*** Opening of DATA IN THIS EXERCISE ***

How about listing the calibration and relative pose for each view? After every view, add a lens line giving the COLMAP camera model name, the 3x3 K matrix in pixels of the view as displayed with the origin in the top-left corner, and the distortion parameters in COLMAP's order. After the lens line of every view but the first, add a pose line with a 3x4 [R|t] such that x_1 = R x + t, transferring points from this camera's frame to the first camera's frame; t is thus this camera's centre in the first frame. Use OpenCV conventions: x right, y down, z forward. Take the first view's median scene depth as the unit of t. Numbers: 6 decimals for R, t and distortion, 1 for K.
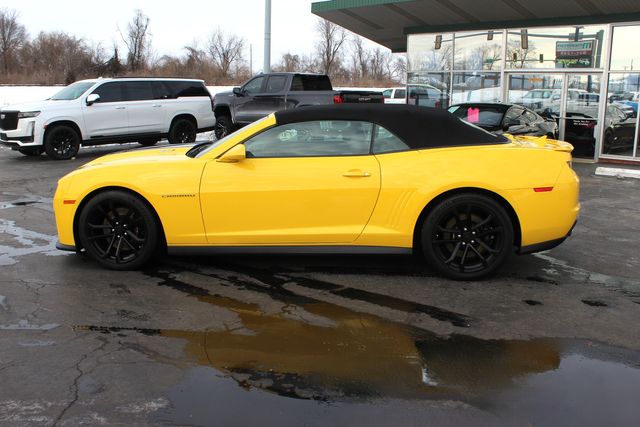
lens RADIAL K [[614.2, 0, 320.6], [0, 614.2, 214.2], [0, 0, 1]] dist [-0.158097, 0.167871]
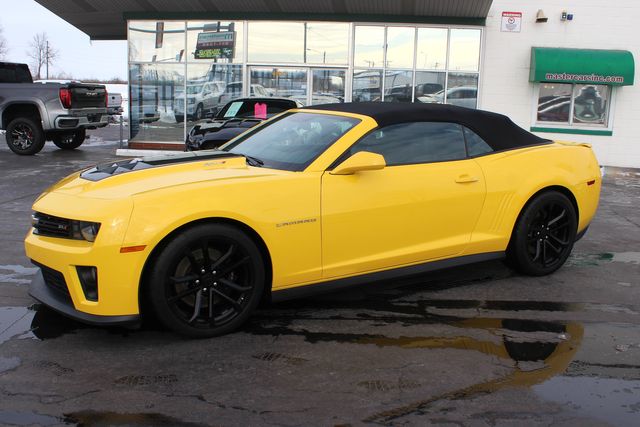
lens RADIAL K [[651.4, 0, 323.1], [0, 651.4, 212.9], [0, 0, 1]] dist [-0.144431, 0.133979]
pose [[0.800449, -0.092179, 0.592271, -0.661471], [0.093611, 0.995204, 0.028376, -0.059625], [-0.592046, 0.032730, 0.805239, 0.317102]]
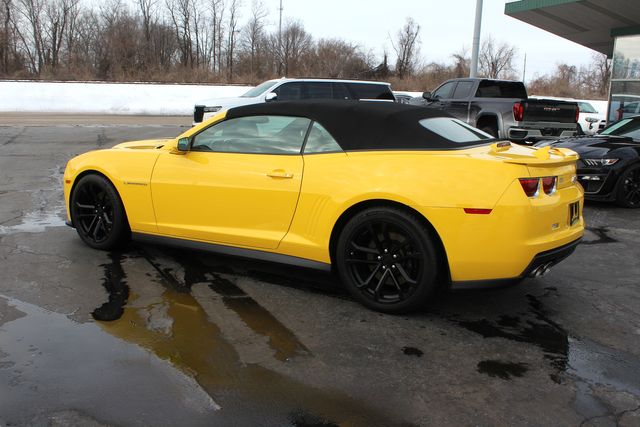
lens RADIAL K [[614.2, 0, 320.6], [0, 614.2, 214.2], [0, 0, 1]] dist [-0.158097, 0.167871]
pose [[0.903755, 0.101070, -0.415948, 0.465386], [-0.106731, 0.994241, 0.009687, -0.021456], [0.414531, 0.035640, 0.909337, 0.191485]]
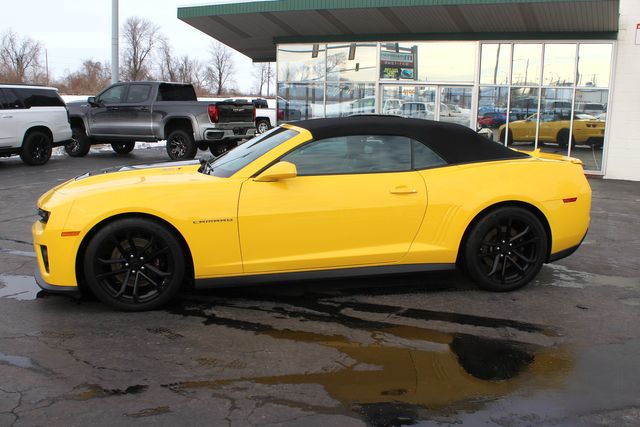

*** Close of DATA IN THIS EXERCISE ***

Could you reproduce every entry exactly, leaving out the pictures?

- REPLY TO THE TASK -
How about listing the calibration and relative pose for each view? After every view, add a lens line giving the COLMAP camera model name, the 3x3 K matrix in pixels of the view as displayed with the origin in the top-left corner, and the distortion parameters in COLMAP's order. After the lens line of every view but the first, add a pose line with a 3x4 [R|t] such that x_1 = R x + t, transferring points from this camera's frame to the first camera's frame; t is thus this camera's centre in the first frame. Use OpenCV conventions: x right, y down, z forward. Take the first view's median scene depth as the unit of t. Numbers: 6 decimals for R, t and distortion, 1 for K.
lens RADIAL K [[614.2, 0, 320.6], [0, 614.2, 214.2], [0, 0, 1]] dist [-0.158097, 0.167871]
lens RADIAL K [[651.4, 0, 323.1], [0, 651.4, 212.9], [0, 0, 1]] dist [-0.144431, 0.133979]
pose [[0.800449, -0.092179, 0.592271, -0.661471], [0.093611, 0.995204, 0.028376, -0.059625], [-0.592046, 0.032730, 0.805239, 0.317102]]
lens RADIAL K [[614.2, 0, 320.6], [0, 614.2, 214.2], [0, 0, 1]] dist [-0.158097, 0.167871]
pose [[0.903755, 0.101070, -0.415948, 0.465386], [-0.106731, 0.994241, 0.009687, -0.021456], [0.414531, 0.035640, 0.909337, 0.191485]]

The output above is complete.